(ACTIVITY) From top to bottom, return the records that follow exactly.

------------------------------------------------------------------------

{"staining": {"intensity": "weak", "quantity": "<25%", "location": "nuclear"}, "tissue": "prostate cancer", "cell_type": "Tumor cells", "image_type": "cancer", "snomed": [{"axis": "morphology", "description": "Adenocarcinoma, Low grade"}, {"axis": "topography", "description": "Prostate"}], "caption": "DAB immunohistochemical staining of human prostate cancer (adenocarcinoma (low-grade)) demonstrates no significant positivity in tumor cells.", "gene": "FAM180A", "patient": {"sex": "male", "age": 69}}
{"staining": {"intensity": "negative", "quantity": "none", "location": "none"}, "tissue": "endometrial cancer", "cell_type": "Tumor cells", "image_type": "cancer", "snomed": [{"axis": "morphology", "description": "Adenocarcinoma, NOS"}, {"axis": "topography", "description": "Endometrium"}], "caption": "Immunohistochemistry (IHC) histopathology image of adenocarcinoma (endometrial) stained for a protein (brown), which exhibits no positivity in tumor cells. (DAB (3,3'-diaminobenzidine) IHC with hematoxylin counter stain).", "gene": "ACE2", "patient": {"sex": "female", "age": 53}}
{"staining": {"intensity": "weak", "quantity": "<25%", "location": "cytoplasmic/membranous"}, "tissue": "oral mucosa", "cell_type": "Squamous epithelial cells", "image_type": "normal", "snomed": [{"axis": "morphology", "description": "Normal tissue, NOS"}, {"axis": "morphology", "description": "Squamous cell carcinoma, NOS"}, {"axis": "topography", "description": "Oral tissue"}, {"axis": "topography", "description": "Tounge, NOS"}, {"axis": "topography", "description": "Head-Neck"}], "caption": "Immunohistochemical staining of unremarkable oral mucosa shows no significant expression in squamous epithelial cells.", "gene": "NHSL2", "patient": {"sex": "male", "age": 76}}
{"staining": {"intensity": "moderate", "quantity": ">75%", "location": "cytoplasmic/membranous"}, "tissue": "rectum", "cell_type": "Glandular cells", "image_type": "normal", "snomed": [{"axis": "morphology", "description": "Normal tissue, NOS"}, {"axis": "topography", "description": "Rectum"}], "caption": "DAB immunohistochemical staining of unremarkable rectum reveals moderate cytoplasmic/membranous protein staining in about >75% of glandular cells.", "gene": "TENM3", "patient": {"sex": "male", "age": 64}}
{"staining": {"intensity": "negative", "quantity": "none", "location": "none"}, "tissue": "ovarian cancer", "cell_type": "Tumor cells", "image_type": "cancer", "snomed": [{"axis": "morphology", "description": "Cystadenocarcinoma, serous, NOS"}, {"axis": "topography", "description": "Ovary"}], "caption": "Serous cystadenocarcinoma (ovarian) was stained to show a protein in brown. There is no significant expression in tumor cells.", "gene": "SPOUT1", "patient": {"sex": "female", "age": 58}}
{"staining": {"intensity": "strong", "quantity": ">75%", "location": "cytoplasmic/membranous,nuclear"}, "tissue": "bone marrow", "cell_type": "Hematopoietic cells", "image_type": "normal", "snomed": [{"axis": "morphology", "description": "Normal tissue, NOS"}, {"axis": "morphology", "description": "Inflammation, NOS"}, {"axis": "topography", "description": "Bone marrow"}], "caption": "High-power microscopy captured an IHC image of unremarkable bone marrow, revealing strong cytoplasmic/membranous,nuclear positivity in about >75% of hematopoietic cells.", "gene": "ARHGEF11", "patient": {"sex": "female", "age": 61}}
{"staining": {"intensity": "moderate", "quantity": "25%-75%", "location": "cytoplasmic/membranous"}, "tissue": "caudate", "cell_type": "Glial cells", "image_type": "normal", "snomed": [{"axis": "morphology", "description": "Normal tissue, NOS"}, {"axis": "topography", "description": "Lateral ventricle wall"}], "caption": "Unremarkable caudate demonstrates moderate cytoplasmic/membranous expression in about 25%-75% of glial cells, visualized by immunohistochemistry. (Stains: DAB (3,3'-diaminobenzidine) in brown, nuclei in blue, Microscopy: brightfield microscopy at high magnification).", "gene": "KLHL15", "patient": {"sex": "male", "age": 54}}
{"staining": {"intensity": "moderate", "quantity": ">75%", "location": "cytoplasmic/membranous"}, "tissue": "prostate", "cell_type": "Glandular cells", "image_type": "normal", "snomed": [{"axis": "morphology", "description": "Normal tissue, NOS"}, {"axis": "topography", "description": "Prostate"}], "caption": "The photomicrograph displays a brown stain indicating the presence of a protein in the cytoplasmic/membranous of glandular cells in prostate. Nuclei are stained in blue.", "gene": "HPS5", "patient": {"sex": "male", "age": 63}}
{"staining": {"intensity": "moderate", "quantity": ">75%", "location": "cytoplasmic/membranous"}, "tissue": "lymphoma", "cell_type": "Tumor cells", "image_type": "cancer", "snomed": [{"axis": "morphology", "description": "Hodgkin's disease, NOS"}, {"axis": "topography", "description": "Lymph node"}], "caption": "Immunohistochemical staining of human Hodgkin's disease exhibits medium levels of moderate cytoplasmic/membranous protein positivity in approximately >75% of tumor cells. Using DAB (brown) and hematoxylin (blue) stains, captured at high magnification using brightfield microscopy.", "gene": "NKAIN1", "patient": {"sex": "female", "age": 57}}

------------------------------------------------------------------------

(RESULT OF THE TASK)
{"staining": {"intensity": "weak", "quantity": "<25%", "location": "nuclear"}, "tissue": "prostate cancer", "cell_type": "Tumor cells", "image_type": "cancer", "snomed": [{"axis": "morphology", "description": "Adenocarcinoma, Low grade"}, {"axis": "topography", "description": "Prostate"}], "caption": "DAB immunohistochemical staining of human prostate cancer (adenocarcinoma (low-grade)) demonstrates no significant positivity in tumor cells.", "gene": "FAM180A", "patient": {"sex": "male", "age": 69}}
{"staining": {"intensity": "negative", "quantity": "none", "location": "none"}, "tissue": "endometrial cancer", "cell_type": "Tumor cells", "image_type": "cancer", "snomed": [{"axis": "morphology", "description": "Adenocarcinoma, NOS"}, {"axis": "topography", "description": "Endometrium"}], "caption": "Immunohistochemistry (IHC) histopathology image of adenocarcinoma (endometrial) stained for a protein (brown), which exhibits no positivity in tumor cells. (DAB (3,3'-diaminobenzidine) IHC with hematoxylin counter stain).", "gene": "ACE2", "patient": {"sex": "female", "age": 53}}
{"staining": {"intensity": "weak", "quantity": "<25%", "location": "cytoplasmic/membranous"}, "tissue": "oral mucosa", "cell_type": "Squamous epithelial cells", "image_type": "normal", "snomed": [{"axis": "morphology", "description": "Normal tissue, NOS"}, {"axis": "morphology", "description": "Squamous cell carcinoma, NOS"}, {"axis": "topography", "description": "Oral tissue"}, {"axis": "topography", "description": "Tounge, NOS"}, {"axis": "topography", "description": "Head-Neck"}], "caption": "Immunohistochemical staining of unremarkable oral mucosa shows no significant expression in squamous epithelial cells.", "gene": "NHSL2", "patient": {"sex": "male", "age": 76}}
{"staining": {"intensity": "moderate", "quantity": ">75%", "location": "cytoplasmic/membranous"}, "tissue": "rectum", "cell_type": "Glandular cells", "image_type": "normal", "snomed": [{"axis": "morphology", "description": "Normal tissue, NOS"}, {"axis": "topography", "description": "Rectum"}], "caption": "DAB immunohistochemical staining of unremarkable rectum reveals moderate cytoplasmic/membranous protein staining in about >75% of glandular cells.", "gene": "TENM3", "patient": {"sex": "male", "age": 64}}
{"staining": {"intensity": "negative", "quantity": "none", "location": "none"}, "tissue": "ovarian cancer", "cell_type": "Tumor cells", "image_type": "cancer", "snomed": [{"axis": "morphology", "description": "Cystadenocarcinoma, serous, NOS"}, {"axis": "topography", "description": "Ovary"}], "caption": "Serous cystadenocarcinoma (ovarian) was stained to show a protein in brown. There is no significant expression in tumor cells.", "gene": "SPOUT1", "patient": {"sex": "female", "age": 58}}
{"staining": {"intensity": "strong", "quantity": ">75%", "location": "cytoplasmic/membranous,nuclear"}, "tissue": "bone marrow", "cell_type": "Hematopoietic cells", "image_type": "normal", "snomed": [{"axis": "morphology", "description": "Normal tissue, NOS"}, {"axis": "morphology", "description": "Inflammation, NOS"}, {"axis": "topography", "description": "Bone marrow"}], "caption": "High-power microscopy captured an IHC image of unremarkable bone marrow, revealing strong cytoplasmic/membranous,nuclear positivity in about >75% of hematopoietic cells.", "gene": "ARHGEF11", "patient": {"sex": "female", "age": 61}}
{"staining": {"intensity": "moderate", "quantity": "25%-75%", "location": "cytoplasmic/membranous"}, "tissue": "caudate", "cell_type": "Glial cells", "image_type": "normal", "snomed": [{"axis": "morphology", "description": "Normal tissue, NOS"}, {"axis": "topography", "description": "Lateral ventricle wall"}], "caption": "Unremarkable caudate demonstrates moderate cytoplasmic/membranous expression in about 25%-75% of glial cells, visualized by immunohistochemistry. (Stains: DAB (3,3'-diaminobenzidine) in brown, nuclei in blue, Microscopy: brightfield microscopy at high magnification).", "gene": "KLHL15", "patient": {"sex": "male", "age": 54}}
{"staining": {"intensity": "moderate", "quantity": ">75%", "location": "cytoplasmic/membranous"}, "tissue": "prostate", "cell_type": "Glandular cells", "image_type": "normal", "snomed": [{"axis": "morphology", "description": "Normal tissue, NOS"}, {"axis": "topography", "description": "Prostate"}], "caption": "The photomicrograph displays a brown stain indicating the presence of a protein in the cytoplasmic/membranous of glandular cells in prostate. Nuclei are stained in blue.", "gene": "HPS5", "patient": {"sex": "male", "age": 63}}
{"staining": {"intensity": "moderate", "quantity": ">75%", "location": "cytoplasmic/membranous"}, "tissue": "lymphoma", "cell_type": "Tumor cells", "image_type": "cancer", "snomed": [{"axis": "morphology", "description": "Hodgkin's disease, NOS"}, {"axis": "topography", "description": "Lymph node"}], "caption": "Immunohistochemical staining of human Hodgkin's disease exhibits medium levels of moderate cytoplasmic/membranous protein positivity in approximately >75% of tumor cells. Using DAB (brown) and hematoxylin (blue) stains, captured at high magnification using brightfield microscopy.", "gene": "NKAIN1", "patient": {"sex": "female", "age": 57}}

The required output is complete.